The bill would have given recourse to one Catholic nurse forced to participate in a 2009 abortion. Cathy Cenzon-DeCarlo was an operating room nurse in a New York hospital. “They threatened my job and my nursing license” if she did not participate in the abortion, she said.
“I still remember the 22-week-old baby,” Cenzon-DeCarlo said. “I had to account for its twisted arms and legs and feet,” she added. “I’ve had nightmares.”
She filed suit in both state and federal courts, but was told that, even if her being forced to participate in the abortion was illegal, she had no standing to sue.
Other nurses have been victimized for their beliefs. “Because of my Christian beliefs, I have been laughed at, marginalized and had loss of employment,” said Susan Elliott, director of the nursing department at Biola University in California, at the press conference.
Rep. John Fleming, R-La., a co-sponsor of the bill, told the story at the news conference of nine nurses at an unnamed hospital who had lost their jobs for their refusal to participate in abortions. “The nine nurses got their jobs back,” Fleming said, “but only after help from their unions.”
“I welcome the Health Care Conscience Rights Act and call for its swift passage into law,” said a March 5 statement by Archbishop William E. Lori of Baltimore, chairman of the U.S. bishops’ Ad Hoc Committee for Religious Liberty.

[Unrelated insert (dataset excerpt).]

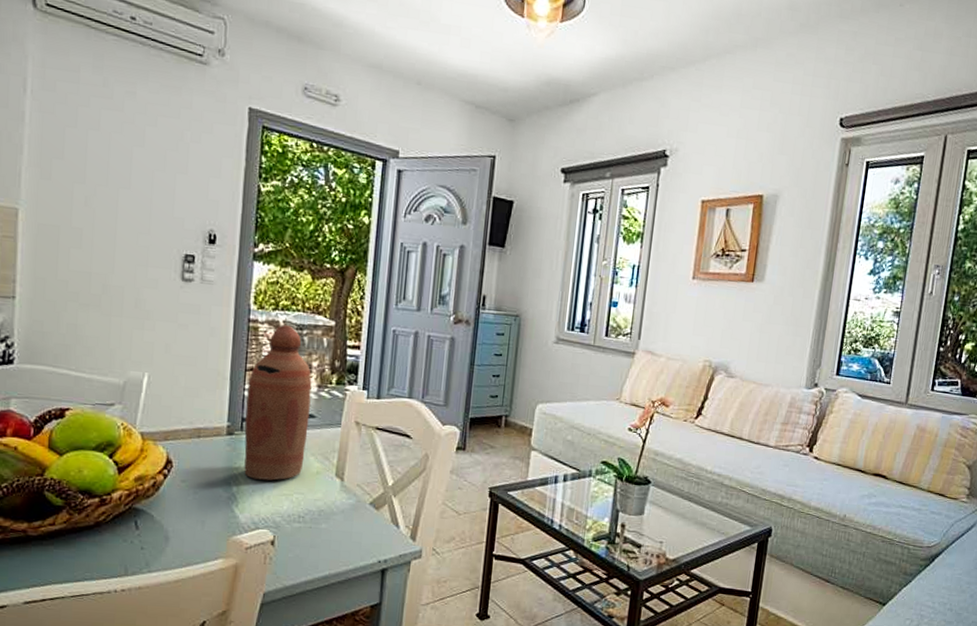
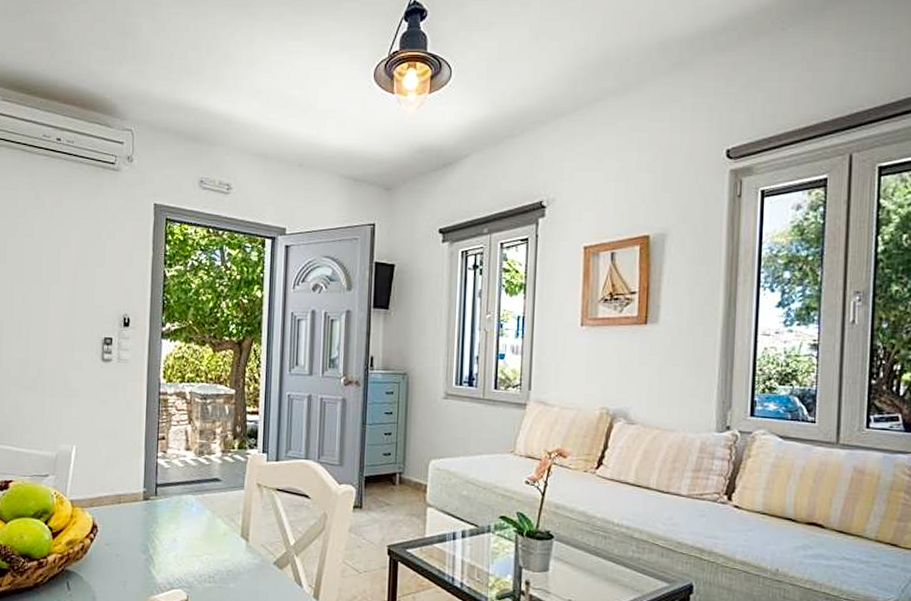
bottle: present [244,325,312,481] -> none [158,396,216,542]

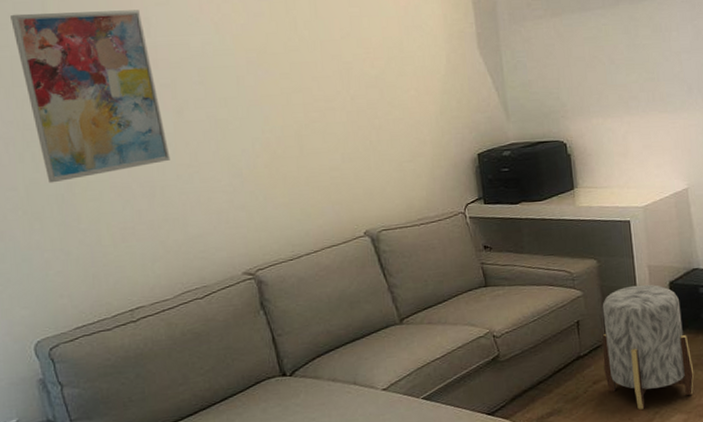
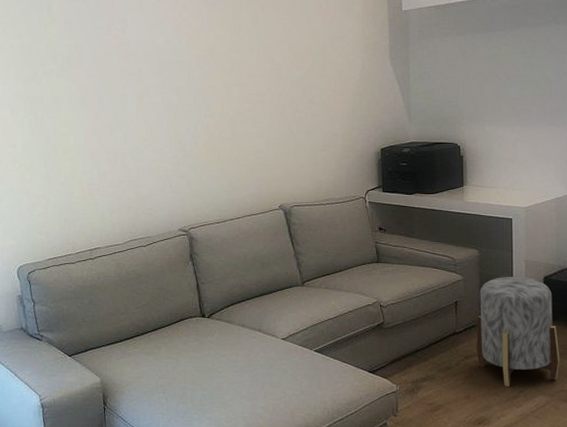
wall art: present [11,10,170,183] -> none [24,11,131,144]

“While federal laws are on the books protecting conscience rights in health care, this act would make such protection truly effective,” Archbishop Lori said. “This overdue measure is especially needed in light of new challenges to conscience rights arising from the federal health care reform act.”
On Feb. 1, HHS issued proposed new rules on the mandate aimed at accommodating objections raised by Catholic institutions that, among others, the exemption for religious employers was too narrow and that most would be forced to stop providing employee health insurance because they object on moral grounds to the requirement they cover contraception, sterilization and abortion-inducing drugs.

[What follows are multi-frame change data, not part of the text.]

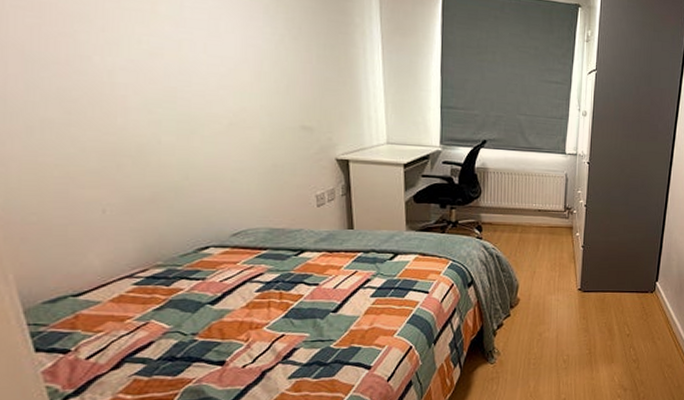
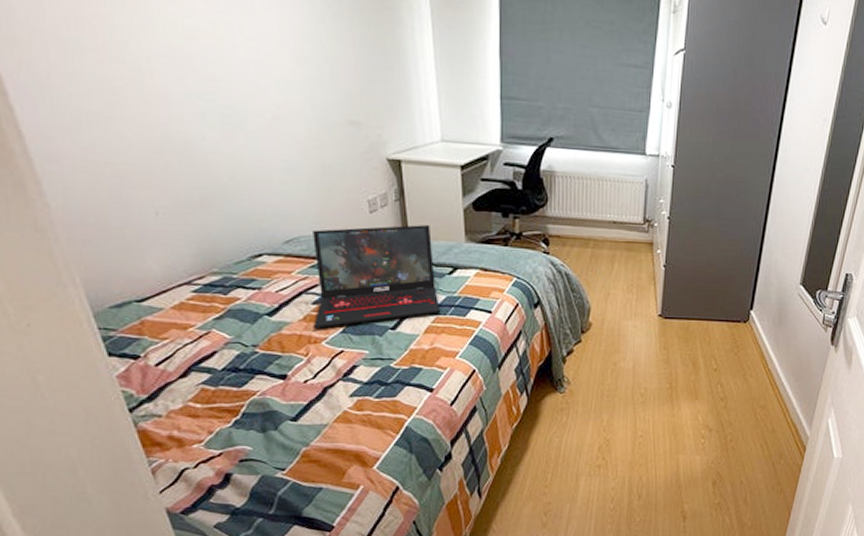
laptop: none [257,215,380,315] -> present [313,224,440,329]

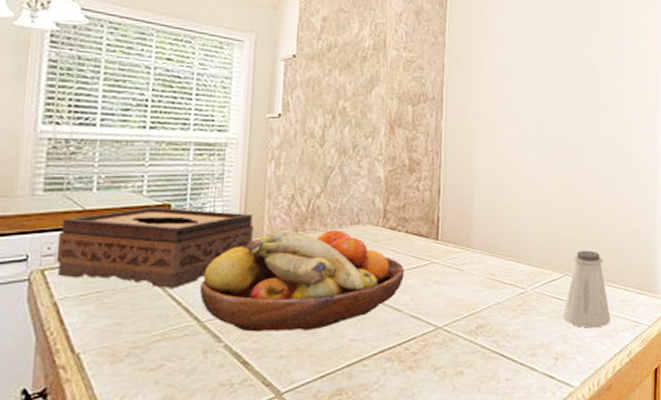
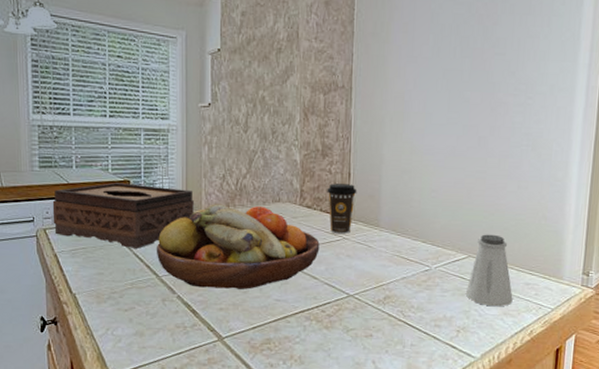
coffee cup: none [414,202,448,257] -> present [327,183,357,234]

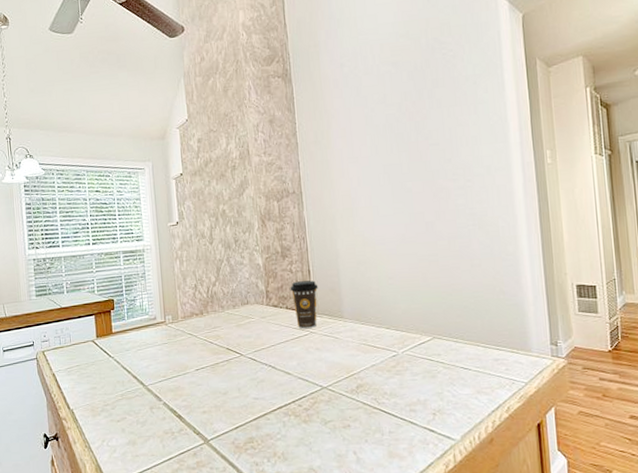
tissue box: present [52,183,194,248] -> none [48,301,172,362]
fruit bowl: present [157,204,320,289] -> none [141,309,290,393]
saltshaker: present [465,234,513,307] -> none [435,314,484,386]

HHS removed three conditions that defined religious employers — as groups whose purpose is the inculcation of religious values, who primarily employ persons of the same faith and who serve those of the same faith. The fourth criterion remains: what is a nonprofit organization under specific sections of the Internal Revenue Code.
No exemption, however, will be given to “for-profit, secular employers” whose owners have moral objections to providing the coverage.
Catholic leaders are studying the new proposed rules, but many have said they do not go far enough. HHS is accepting comment on the new proposed rules until April. Final rules are expected by summer.
At the Capitol Hill news conference, the speakers all decried a threat to conscience rights. Sister Jane Marie said her order had come from Germany to the United States 130 years ago in part because of an invitation by a bishop, but also in part because of restrictions to religious freedom being applied then in Germany.
“In the Philippines, I grew up under the (Ferdinand) Marcos regime, where people were afraid to voice their opinions,” said Cenzon-DeCarlo, adding she did not know until she woke up each day whether her father, a Marcos opponent, had been kidnapped.
Cenzon-DeCarlo became a U.S. citizen in 2011 because of the nation’s constitutional guarantees of religious freedom and freedom of conscience. But with the HHS mandate, she said, it is “not the America of my dreams.”